Die Hartz-Reform hat nicht nur den Regelsatz neu berechnet (364 Euro in 2011, Erhöhung um mindestens drei Euro in 2012), für die Kommunen hat insbesondere das beschlossene Bildungspaket finanzielle Folgen. Zur Umsetzung des Bildungspakets für Kinder sollen die Kommunen von 2011 bis 2013 400 Millionen Euro erhalten. Im Paket enthalten sind Bildungshilfen für die Kinder von Langzeitarbeitslosen, Geringverdienern und Wohngeldempfängern, warme Mittagessen in Schule oder Kita, Zuschüsse für Klassenfahrten und Beiträge für Sportvereine, Schulsozialarbeiter sowie Nachhilfe.

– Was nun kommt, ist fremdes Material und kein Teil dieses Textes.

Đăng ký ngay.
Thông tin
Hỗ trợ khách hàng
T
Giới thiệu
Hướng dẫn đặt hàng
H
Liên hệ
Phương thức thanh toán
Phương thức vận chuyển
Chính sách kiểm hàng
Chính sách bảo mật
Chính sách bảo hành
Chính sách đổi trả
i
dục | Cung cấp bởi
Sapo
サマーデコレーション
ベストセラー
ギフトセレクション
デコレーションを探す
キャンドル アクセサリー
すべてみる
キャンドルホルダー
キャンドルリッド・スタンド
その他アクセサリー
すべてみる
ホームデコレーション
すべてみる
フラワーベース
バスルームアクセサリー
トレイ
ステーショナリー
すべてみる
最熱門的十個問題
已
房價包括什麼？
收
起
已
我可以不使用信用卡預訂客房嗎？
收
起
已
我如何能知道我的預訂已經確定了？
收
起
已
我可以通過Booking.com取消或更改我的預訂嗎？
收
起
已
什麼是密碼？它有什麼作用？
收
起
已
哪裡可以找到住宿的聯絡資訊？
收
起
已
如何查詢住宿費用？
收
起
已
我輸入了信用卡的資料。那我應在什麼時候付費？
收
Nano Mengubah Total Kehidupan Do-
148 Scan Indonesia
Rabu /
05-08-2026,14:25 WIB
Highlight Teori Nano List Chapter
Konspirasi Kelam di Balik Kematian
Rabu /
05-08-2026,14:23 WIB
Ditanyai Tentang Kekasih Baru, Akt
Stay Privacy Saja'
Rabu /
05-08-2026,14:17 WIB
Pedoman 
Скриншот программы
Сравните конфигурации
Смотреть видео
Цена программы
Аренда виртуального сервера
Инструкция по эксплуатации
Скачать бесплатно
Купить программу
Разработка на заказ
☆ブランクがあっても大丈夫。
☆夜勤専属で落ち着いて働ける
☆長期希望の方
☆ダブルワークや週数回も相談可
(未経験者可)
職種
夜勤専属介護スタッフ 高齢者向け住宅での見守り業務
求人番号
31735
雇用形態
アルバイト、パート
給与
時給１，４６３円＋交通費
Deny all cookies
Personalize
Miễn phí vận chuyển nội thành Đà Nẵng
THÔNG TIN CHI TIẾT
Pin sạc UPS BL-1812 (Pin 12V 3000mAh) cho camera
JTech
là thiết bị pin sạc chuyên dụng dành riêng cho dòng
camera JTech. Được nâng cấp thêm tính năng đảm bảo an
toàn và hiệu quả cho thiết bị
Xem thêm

Zusätzlich zum Bildungspaket übernimmt der Bund schrittweise die Kosten für die Grundsicherung im Alter, ab 2014 trägt er sie voll. Zum Vergleich: 2010 unterstützte der Bund Krefeld mit 1,844 Millionen Euro bei den Kosten für die Grundsicherung im Alter. Die Unterstützung erhielten im Dezember 2 800 Menschen in Krefeld, die Arbeitslosenzahl liegt bei rd. 12 000.